Source texts of formatted documents:
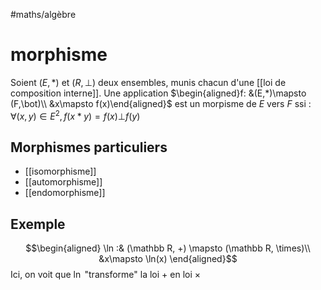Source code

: #maths/algèbre 
# morphisme



Soient $(E, *)$ et $(R,\bot)$ deux ensembles, munis chacun d'une [[loi de composition interne]].
Une application
$\begin{aligned}f: &(E,*)\mapsto (F,\bot)\\ &x\mapsto f(x)\end{aligned}$
est un morpisme de $E$ vers $F$ ssi :
$\forall (x,y)\in E^2, f(x*y) = f(x)\bot f(y)$

## Morphismes particuliers
 - [[isomorphisme]]
 - [[automorphisme]]
 - [[endomorphisme]]

## Exemple
$$\begin{aligned}
\ln :& (\mathbb R, +) \mapsto (\mathbb R, \times)\\
&x\mapsto \ln(x)
\end{aligned}$$
Ici, on voit que $\ln$ "transforme" la loi $+$ en loi $\times$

● Instructions to follow
From the entries above, return each line with the word "begin" in it.

● Task answer
$\begin{aligned}f: &(E,*)\mapsto (F,\bot)\\ &x\mapsto f(x)\end{aligned}$
$$\begin{aligned}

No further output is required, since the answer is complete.